Numbers defined with matrices
This is to some extent a question of representation theory. So we do use these things.
For example, suppose you want to extend the field of rational numbers to include some weird number $\xi$ which satisfies $\xi^2 - N = 0$. You can represent multiplication by a number $a+b\xi$ with the 2x2 matrix $\pmatrix{a & Nb \\ b & a}$. Then yours is just a special case of $N = -1$, which (if the underlying elements $a$ and $b$ are in $\mathbb{R}$) is one way to represent complex numbers. If $N = 0$ then we have the dual numbers, and if $N=1$ then we have the split-complex numbers.
Note that extensions like this can cause problems and we may lose field properties, for instance there is no way to divide a real number by a pure dual number since eliminating the dual from the denominator constitutes division by zero. So always check that the basic rules of arithmetic are preserved, or if we need additional constraints. Just because we lose field properties doesn't mean the algebraic structure isn't interesting or useful.
This kind of extension can continue. If your underlying field is $\mathbb{Q}$ and you extend it to include $\xi_N$ (as above) and then want to extend it again to include another $\xi_M$ then you have a 4x4 matrix representation.
To put what you've done in algebraic context: you've identified a subset of the ring of 2x2 matrices (with real number entries I assume, since those are the type we use to represent the complex numbers) and showed that within this subset, multiplication is commutative, and the subset is closed under addition and multiplication, so it's a commutative subring. In quid's answer to this related question, quid shows that your subring is isomorphic to the direct product of two copies of $\mathbb{R}$. I refer you there to the algebraic proof: I'll show it for your example in a more concrete way.

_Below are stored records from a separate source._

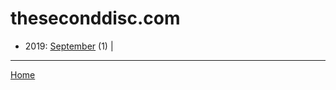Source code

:# theseconddisc.com

  * 2019: 
      [September](./theseconddisc-com-2019-09.md) (1) | 

----

[Home](../)
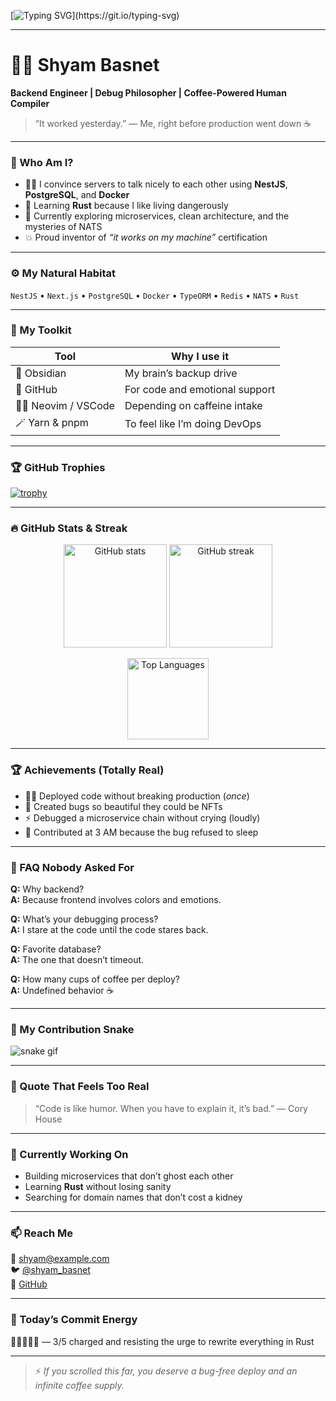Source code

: <!-- 🌟 If you're reading this, you're already awesome. -->

[![Typing SVG](https://readme-typing-svg.herokuapp.com?font=Fira+Code&size=24&pause=1000&color=00F7FF&center=true&vCenter=true&width=600&lines=Hey+there!+I'm+Shyam+Basnet+👋;Backend+Engineer+%7C+Debug+Philosopher+%7C+Rust+Apprentice;I+build+things+that+usually+work;Sometimes+even+on+the+first+try!)](https://git.io/typing-svg)

---

# 🧙‍♂️ Shyam Basnet  
**Backend Engineer | Debug Philosopher | Coffee-Powered Human Compiler**

> “It worked yesterday.” — Me, right before production went down ☕️

---

### 🧠 Who Am I?
- 🧑‍💻 I convince servers to talk nicely to each other using **NestJS**, **PostgreSQL**, and **Docker**  
- 🦀 Learning **Rust** because I like living dangerously  
- 🧩 Currently exploring microservices, clean architecture, and the mysteries of NATS  
- 💥 Proud inventor of *“it works on my machine”* certification

---

### ⚙️ My Natural Habitat
`NestJS` • `Next.js` • `PostgreSQL` • `Docker` • `TypeORM` • `Redis` • `NATS` • `Rust`  

---

### 🧰 My Toolkit
| Tool | Why I use it |
|------|---------------|
| 🧠 Obsidian | My brain’s backup drive |
| 🐙 GitHub | For code and emotional support |
| 🧑‍🚀 Neovim / VSCode | Depending on caffeine intake |
| 🪄 Yarn & pnpm | To feel like I’m doing DevOps |

---

### 🏆 GitHub Trophies
[![trophy](https://github-profile-trophy.vercel.app/?username=shyambasnet&theme=tokyonight&no-frame=true&margin-w=10)](https://github.com/ryo-ma/github-profile-trophy)

---

### 🔥 GitHub Stats & Streak
<p align="center">
  <img src="https://github-readme-stats.vercel.app/api?username=shyambasnet&show_icons=true&theme=tokyonight" alt="GitHub stats" height="165">
  <img src="https://github-readme-streak-stats.herokuapp.com/?user=shyambasnet&theme=tokyonight" alt="GitHub streak" height="165">
</p>

<p align="center">
  <img src="https://github-readme-stats.vercel.app/api/top-langs/?username=shyambasnet&layout=compact&theme=tokyonight" alt="Top Languages" height="130">
</p>

---

### 🏆 Achievements (Totally Real)
- 🧙‍♂️ Deployed code without breaking production (*once*)  
- 🐛 Created bugs so beautiful they could be NFTs  
- ⚡ Debugged a microservice chain without crying (loudly)  
- 💾 Contributed at 3 AM because the bug refused to sleep  

---

### 🤔 FAQ Nobody Asked For
**Q:** Why backend?  
**A:** Because frontend involves colors and emotions.  

**Q:** What’s your debugging process?  
**A:** I stare at the code until the code stares back.  

**Q:** Favorite database?  
**A:** The one that doesn’t timeout.  

**Q:** How many cups of coffee per deploy?  
**A:** Undefined behavior ☕  

---

### 🐍 My Contribution Snake
![snake gif](https://github.com/shyambasnet/shyambasnet/blob/output/github-contribution-grid-snake.svg)

---

### 💬 Quote That Feels Too Real
> “Code is like humor. When you have to explain it, it’s bad.” — Cory House  

---

### 🪩 Currently Working On
- Building microservices that don’t ghost each other  
- Learning **Rust** without losing sanity  
- Searching for domain names that don’t cost a kidney  

---

### 📫 Reach Me
📧 [shyam@example.com](mailto:shyam@example.com)  
🐦 [@shyam_basnet](https://twitter.com/shyam_basnet)  
🐙 [GitHub](https://github.com/shyambasnet)

---

### 🪫 Today’s Commit Energy
🔋🔋🔋🪫🪫 — 3/5 charged and resisting the urge to rewrite everything in Rust  

---

> ⚡ *If you scrolled this far, you deserve a bug-free deploy and an infinite coffee supply.*
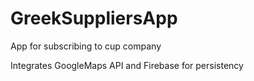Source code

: # GreekSuppliersApp
App for subscribing to cup company

Integrates GoogleMaps API and Firebase for persistency
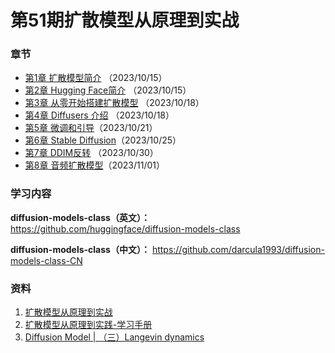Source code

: # 第51期扩散模型从原理到实战

### 章节
 - [第1章 扩散模型简介](docs/diffusion_models_51/part01.md) （2023/10/15）
 - [第2章 Hugging Face简介](docs/diffusion_models_51/part02.md) （2023/10/15）
 - [第3章 从零开始搭建扩散模型](docs/diffusion_models_51/part03.md) （2023/10/18）
 - [第4章  Diffusers 介绍](docs/diffusion_models_51/part04.md) （2023/10/18）
 - [第5章 微调和引导](docs/diffusion_models_51/part05.md)（2023/10/21）
 - [第6章 Stable Diffusion](docs/diffusion_models_51/part06.md)（2023/10/25）
 - [第7章 DDIM反转](docs/diffusion_models_51/part07.md) （2023/10/30）
 - [第8章 音频扩散模型](docs/diffusion_models_51/part08.md)（2023/11/01）

### 学习内容

**diffusion-models-class（英文）：** https://github.com/huggingface/diffusion-models-class

**diffusion-models-class（中文）：** https://github.com/darcula1993/diffusion-models-class-CN


### 资料
1. [扩散模型从原理到实战](https://item.jd.com/14193538.html)
2. [扩散模型从原理到实践-学习手册](https://datawhaler.feishu.cn/docx/PfUFdqkoOoGeqBx6dYVclVWwntd)
3. [Diffusion Model | （三）Langevin dynamics](https://zhuanlan.zhihu.com/p/545910038)
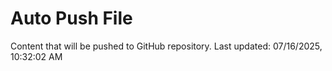 # Auto Push File

Content that will be pushed to GitHub repository.
Last updated: 07/16/2025, 10:32:02 AM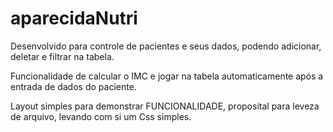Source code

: # aparecidaNutri
Desenvolvido para controle de pacientes e seus dados, podendo adicionar, deletar e filtrar na tabela.

Funcionalidade de calcular o IMC e jogar na tabela automaticamente após a entrada de dados do paciente.

Layout simples para demonstrar FUNCIONALIDADE, proposital para leveza de arquivo, levando com si um Css simples.
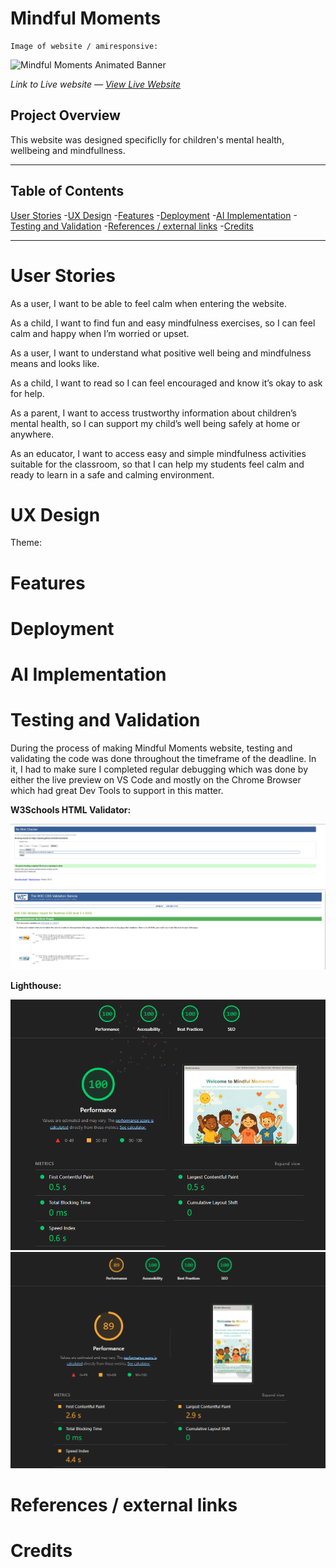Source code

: # **Mindful Moments**

    Image of website / amiresponsive:

   ![Mindful Moments Animated Banner](../mindful-moments/assets/images/animated-banner.gif)  

*Link to Live website — [View Live Website](https://zaenba.github.io/mindful-moments/)*

## **Project Overview**
This website was designed specificlly for children's mental health, wellbeing and mindfullness. 


---

## **Table of Contents**

[User Stories](#user-stories)
-[UX Design](#ux-design)
-[Features](#features)
-[Deployment](#deployment)
-[AI Implementation](#ai-implementation)
-[Testing and Validation](#testing-and-validation)
-[References / external links](#references)
-[Credits](#credits)

---

# User Stories
As a user, I want to be able to feel calm when entering the website.

As a child, I want to find fun and easy mindfulness exercises, so I can feel calm and happy when I’m worried or upset.

As a user, I want to understand what positive well being and mindfulness means and looks like.

As a child, I want to read so I can feel encouraged and know it’s okay to ask for help.

As a parent, I want to access trustworthy information about children’s mental health, so I can support my child’s well being safely at home or anywhere.

As an educator, I want to access easy and simple mindfulness activities suitable for the classroom, so that I can help my students feel calm and ready to learn in a safe and calming environment.

# UX Design
Theme:

# Features

# Deployment

# AI Implementation

# Testing and Validation

During the process of making Mindful Moments website, testing and validating the code was done throughout the timeframe of the deadline. In it, I had to make sure I completed regular debugging which was done by either the live preview on VS Code and mostly on the Chrome Browser which had great Dev Tools to support in this matter.

**W3Schools HTML Validator:**

![alt text](assets/images/html-passed.png)
![alt text](assets/images/w3c-css-passed.png)


**Lighthouse:**

![alt text](assets/images/desktop-lighthouse.png)
![alt text](assets/images/mobile-lighthouse.png)


# References / external links

# Credits












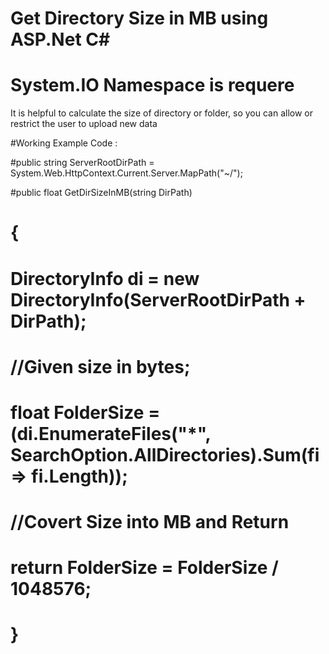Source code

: # Get Directory Size in MB using ASP.Net C#
# System.IO Namespace is requere 

It is helpful to calculate the size of directory or folder, so you can allow or restrict the user to upload new data 

#Working Example Code :

#public string ServerRootDirPath = System.Web.HttpContext.Current.Server.MapPath("~/");
 
#public float GetDirSizeInMB(string DirPath)
# {
#  DirectoryInfo di = new DirectoryInfo(ServerRootDirPath + DirPath);
# //Given size in bytes;
# float FolderSize = (di.EnumerateFiles("*", SearchOption.AllDirectories).Sum(fi => fi.Length));
# //Covert Size into MB and Return
# return FolderSize = FolderSize / 1048576;
# }
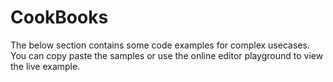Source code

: # CookBooks

The below section contains some code examples for complex usecases. 
You can copy paste the samples or use the online editor playground to view the live example.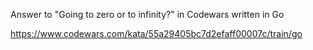 Answer to "Going to zero or to infinity?" in Codewars written in Go

https://www.codewars.com/kata/55a29405bc7d2efaff00007c/train/go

Associate to each matrix $\begin{bmatrix} a & b \\ b & a \end{bmatrix}$ the pair $(a+b,a-b)$. It's clear that, conversely, given such a pair, you can recover the matrix. Let's check how matrix addition and multiplication affect the pair. $$\begin{bmatrix} a & b \\ b & a \end{bmatrix} + \begin{bmatrix} a' & b' \\ b' & a' \end{bmatrix} = \begin{bmatrix} a+a' & b+b' \\ b+b' & a+a' \end{bmatrix}$$, so $$(a+b,a-b)+(a'+b',a'-b') = (a+a'+b+b',a+a'-b-b')$$. And $$\begin{bmatrix} a & b \\ b & a \end{bmatrix} \cdot \begin{bmatrix} a' & b' \\ b' & a' \end{bmatrix} = \begin{bmatrix} aa'+bb' & ab'+ba' \\ ab'+ba' & aa'+bb'' \end{bmatrix}$$, so $$(a+b,a-b)\cdot(a'+b',a'-b') = (aa'+bb'+ab'+ba',aa'+bb'-ab'-ba')= ((a+b)(a'+b'),(a-b)(a'-b'))$$. Note that the matrix addition and multiplication on the matrices induce regular addition and multiplication on the pairs, performed independently on the first and second entries.
So it turns out these "numbers" are equivalent to pairs of numbers on which addition and multiplication are performed separately.
The point is that we want to have a field. At least, this is what is suggested here by speaking of "numbers". Now in general, subalgebras of $M_2(K)$ need not be a field. In the first case, however, we obtain a field, namey the field of complex numbers $\mathbb{C}$ . In the second example, we do not obtain a field. For a field $(K,+,\cdot)$, we need that $(K,+)$ and $(K^*,\cdot)$ are both abelian groups. This is not the case here.